Ultrasound equipment is favored by many cardiologists as the most versatile cardiac-imaging tool because it is relatively inexpensive, portable and easy to use.
A development pioneered by Dr. Steve Feinstein at the University of Chicago may also make ultrasound even more useful in years to come. Feinstein has developed microbubbles that are tinier than blood cells themselves.
These microbubbles, which can be inserted into the body intravenously through the arm, provide an excellent target for the soundwaves to bounce off of as they flow in the bloodstream through the coronary arteries. Microbubbles can greatly enhance the ability of ultrasound devices to measure the rate of blood flow, for example, and is another indication of how this technology is improving on several fronts simultaneously.
Most cardiologists who work with new imaging technology agree that within five years any healthy person who wonders if he has coronary artery disease and, if so, how bad it is, ought to be able to find out.
For some patients, the future is now. At the University of Illinois, Dr. Bruce Brundage is using state-of-the-art X-ray technology called ultrafast computerized tomography (CT) to spot calcium deposits in coronary arteries.
Follow-up exercise tests with ultrafast CT can determine the functional significance of this disease, and the images provide patients with a graphic picture of their coronary status.
One patient of Dr. Brundage`s has high cholesterol and has sometimes been reluctant to take medication to control it, Brundage says.
”I gave him a picture of his arterial calcium to put on his desk to remind himself every day to take his cholesterol medication,” Brundage says. ”It`s a great motivator.”

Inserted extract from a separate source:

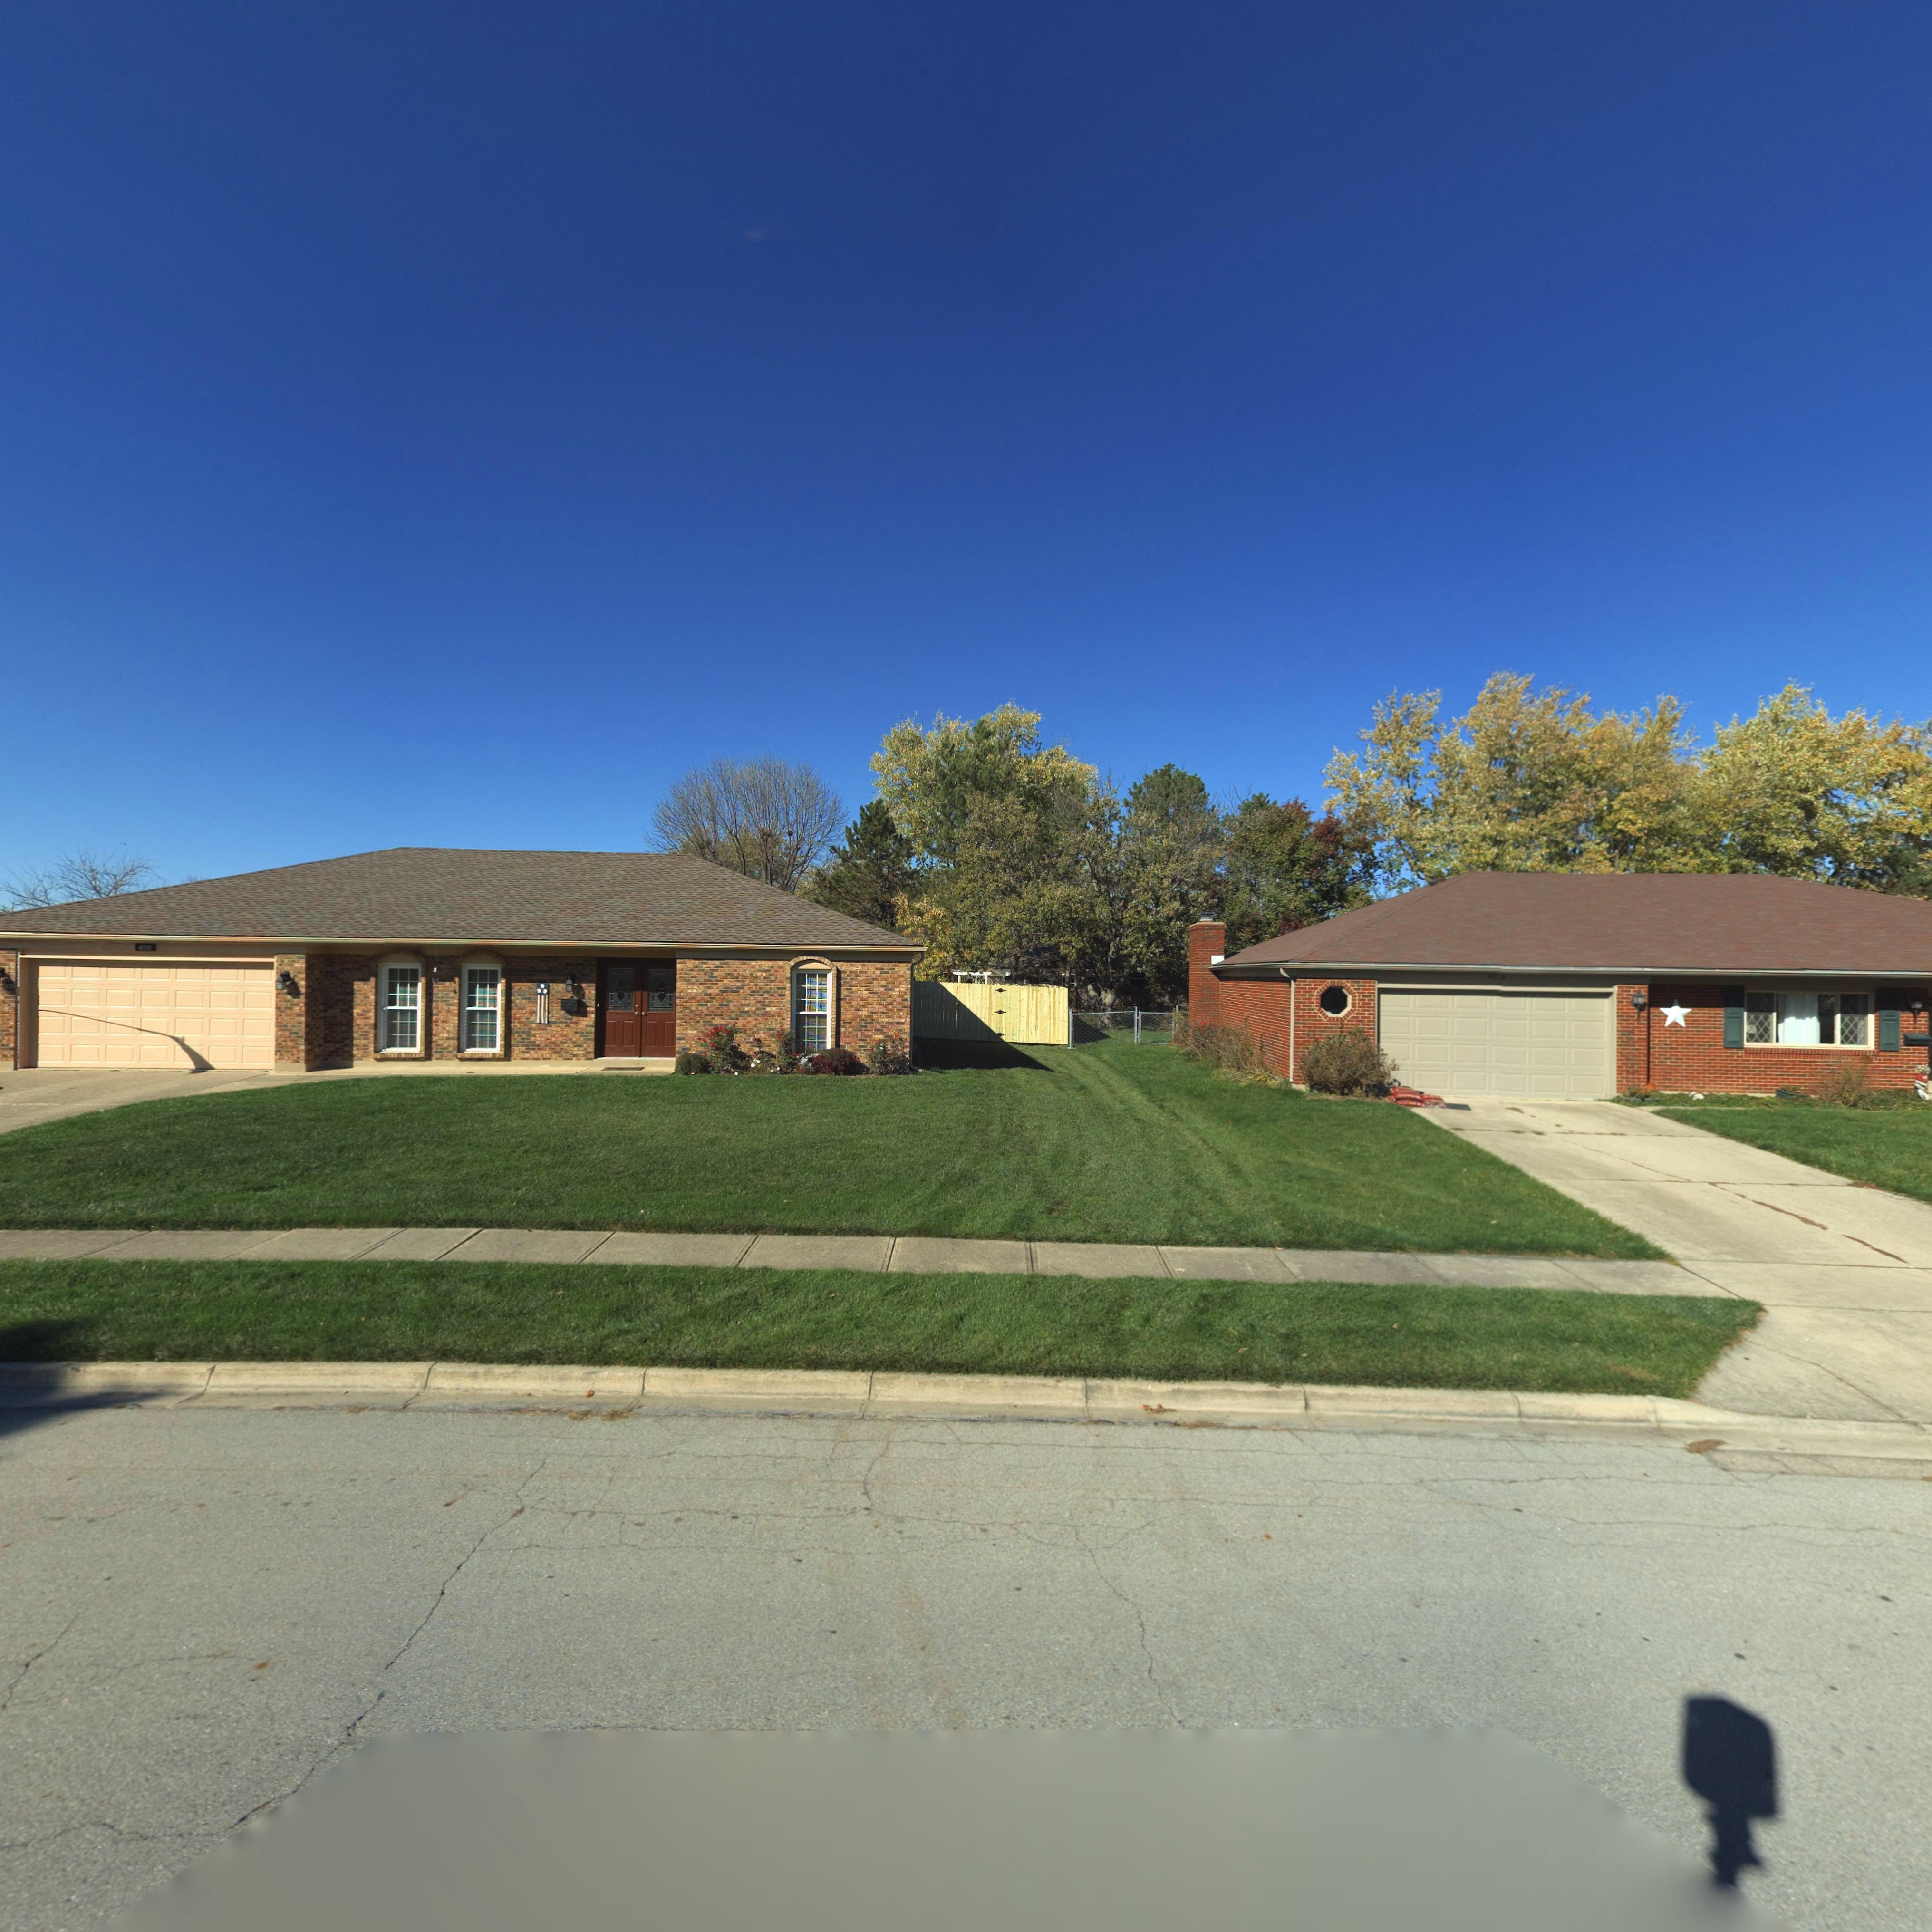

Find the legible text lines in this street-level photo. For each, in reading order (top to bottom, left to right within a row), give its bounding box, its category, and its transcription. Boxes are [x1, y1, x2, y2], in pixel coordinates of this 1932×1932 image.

[138, 944, 152, 951] StreetNumber: 4011
[1487, 972, 1506, 980] StreetNumber: 4-1*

Some researchers say that this noninvasive cardiac imaging may soon provide new insights into therapies for fighting high blood pressure.
Although the cause of most high blood pressure is still a mystery to physicians, it is known that very high blood pressure is associated with increased risk for heart attacks and strokes and that using drugs to lower blood pressure reduces those risks.
But some blood-pressure drugs work by reducing the amount of fluid in the body and others by relaxing the walls of blood vessels. If new imaging technology can tell a physician whether a patient`s high blood pressure is due to excess fluid or to narrowed arteries, the doctor can then tailor his medication choice to fit the patient`s need, researchers predict. Such technology is currently being tested.
Physicians who have used new cardiac-imaging machines are virtually unanimous in saying they expect that this equipment more and more will be used to help keep healthy people healthy as well as to treat the ill after they suffer heart attacks.